*Things to do:*
1 - According to the claims excerpt on the bandgap voltage reference circuit, between which two points is the feedback capacitor coupled during the second phase of operation?
2 - Echo the claims excerpt word for word, everything from "2. The bandgap" down to "phases of operation.".

*Selected excerpt:*
....

2. The bandgap voltage reference circuit of claim 1, where the
measurement circuit comprises: a first measurement capacitor
configured to be coupled to the first PTAT current source during
the first phase of operation; and a second measurement capacitor
configured to be coupled to the second current source during the
first and second phases of operation.
3. The bandgap voltage reference circuit of claim 1, where the
bandgap voltage generator comprises: an operational amplifier
coupled to the measurement circuit; and a feedback capacitor
coupled between an output of the operational amplifier and an input
of the operational amplifier during the second phase of
operation.

....

*Exercise data:*
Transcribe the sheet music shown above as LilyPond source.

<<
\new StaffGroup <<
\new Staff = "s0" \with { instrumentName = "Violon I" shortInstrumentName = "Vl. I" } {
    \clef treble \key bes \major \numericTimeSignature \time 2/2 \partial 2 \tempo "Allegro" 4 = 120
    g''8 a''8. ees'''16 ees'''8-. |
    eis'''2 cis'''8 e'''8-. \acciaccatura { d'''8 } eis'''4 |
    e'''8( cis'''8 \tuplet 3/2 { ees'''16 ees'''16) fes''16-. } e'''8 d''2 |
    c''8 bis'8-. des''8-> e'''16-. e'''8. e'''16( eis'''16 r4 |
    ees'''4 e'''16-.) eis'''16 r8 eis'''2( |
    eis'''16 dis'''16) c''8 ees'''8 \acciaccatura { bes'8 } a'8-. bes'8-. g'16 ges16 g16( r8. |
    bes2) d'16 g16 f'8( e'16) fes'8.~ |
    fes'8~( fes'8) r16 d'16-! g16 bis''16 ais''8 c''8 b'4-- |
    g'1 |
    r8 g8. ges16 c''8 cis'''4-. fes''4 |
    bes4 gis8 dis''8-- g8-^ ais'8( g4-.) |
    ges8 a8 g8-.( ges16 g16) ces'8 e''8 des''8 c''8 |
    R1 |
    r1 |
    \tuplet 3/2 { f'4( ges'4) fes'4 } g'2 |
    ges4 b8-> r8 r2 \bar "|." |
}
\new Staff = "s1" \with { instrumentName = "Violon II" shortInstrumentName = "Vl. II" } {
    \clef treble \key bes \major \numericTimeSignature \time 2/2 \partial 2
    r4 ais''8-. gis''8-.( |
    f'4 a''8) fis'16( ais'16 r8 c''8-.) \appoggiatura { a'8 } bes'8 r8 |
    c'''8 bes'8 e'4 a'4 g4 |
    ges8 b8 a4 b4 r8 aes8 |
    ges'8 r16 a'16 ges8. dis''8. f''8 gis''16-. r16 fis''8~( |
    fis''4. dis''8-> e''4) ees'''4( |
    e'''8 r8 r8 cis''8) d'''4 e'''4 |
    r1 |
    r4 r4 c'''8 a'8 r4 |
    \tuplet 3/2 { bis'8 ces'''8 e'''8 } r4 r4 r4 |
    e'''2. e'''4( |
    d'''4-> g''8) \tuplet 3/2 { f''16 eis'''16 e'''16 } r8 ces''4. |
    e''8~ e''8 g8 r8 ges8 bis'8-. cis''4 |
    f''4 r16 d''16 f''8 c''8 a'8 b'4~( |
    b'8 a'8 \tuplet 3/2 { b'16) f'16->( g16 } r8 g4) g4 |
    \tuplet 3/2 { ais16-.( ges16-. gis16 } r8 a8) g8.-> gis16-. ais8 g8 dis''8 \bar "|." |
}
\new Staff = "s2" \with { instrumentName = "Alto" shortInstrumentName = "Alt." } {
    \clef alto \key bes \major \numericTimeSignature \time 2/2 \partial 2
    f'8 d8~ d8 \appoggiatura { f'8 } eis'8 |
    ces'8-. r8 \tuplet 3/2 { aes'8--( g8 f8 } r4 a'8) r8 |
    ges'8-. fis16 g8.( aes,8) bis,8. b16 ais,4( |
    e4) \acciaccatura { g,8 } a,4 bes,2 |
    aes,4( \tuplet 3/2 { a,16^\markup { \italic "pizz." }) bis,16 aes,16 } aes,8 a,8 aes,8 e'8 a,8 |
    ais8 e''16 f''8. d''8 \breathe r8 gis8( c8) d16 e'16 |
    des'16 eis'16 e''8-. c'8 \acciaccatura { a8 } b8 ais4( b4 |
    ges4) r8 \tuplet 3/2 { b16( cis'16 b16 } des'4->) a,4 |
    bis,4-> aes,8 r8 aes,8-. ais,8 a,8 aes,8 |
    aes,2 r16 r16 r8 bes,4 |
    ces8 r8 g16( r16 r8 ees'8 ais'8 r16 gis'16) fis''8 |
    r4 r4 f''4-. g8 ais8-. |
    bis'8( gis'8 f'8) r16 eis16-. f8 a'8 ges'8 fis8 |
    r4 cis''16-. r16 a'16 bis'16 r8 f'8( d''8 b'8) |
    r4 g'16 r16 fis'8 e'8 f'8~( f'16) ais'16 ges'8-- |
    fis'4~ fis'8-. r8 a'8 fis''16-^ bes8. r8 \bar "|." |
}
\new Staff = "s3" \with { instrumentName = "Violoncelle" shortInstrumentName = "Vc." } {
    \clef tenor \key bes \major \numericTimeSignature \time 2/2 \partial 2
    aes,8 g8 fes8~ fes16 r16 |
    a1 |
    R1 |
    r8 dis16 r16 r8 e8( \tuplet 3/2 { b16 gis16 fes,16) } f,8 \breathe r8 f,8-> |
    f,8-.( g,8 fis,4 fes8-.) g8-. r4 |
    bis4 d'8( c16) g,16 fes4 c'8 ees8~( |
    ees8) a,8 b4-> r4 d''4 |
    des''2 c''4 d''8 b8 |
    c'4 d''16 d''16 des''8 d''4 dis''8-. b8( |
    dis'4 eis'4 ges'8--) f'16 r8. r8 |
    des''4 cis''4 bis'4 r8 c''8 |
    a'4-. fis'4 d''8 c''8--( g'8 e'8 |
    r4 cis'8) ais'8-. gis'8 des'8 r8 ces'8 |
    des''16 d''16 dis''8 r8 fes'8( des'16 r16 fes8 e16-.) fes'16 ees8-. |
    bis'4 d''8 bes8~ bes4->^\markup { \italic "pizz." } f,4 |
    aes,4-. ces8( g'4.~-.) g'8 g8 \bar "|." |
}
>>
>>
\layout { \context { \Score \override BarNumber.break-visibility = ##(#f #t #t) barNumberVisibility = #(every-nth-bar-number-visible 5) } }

....

*Solutions below:*
1 - Between an output of the operational amplifier and an input of the operational amplifier.

2 -
2. The bandgap voltage reference circuit of claim 1, where the
measurement circuit comprises: a first measurement capacitor
configured to be coupled to the first PTAT current source during
the first phase of operation; and a second measurement capacitor
configured to be coupled to the second current source during the
first and second phases of operation.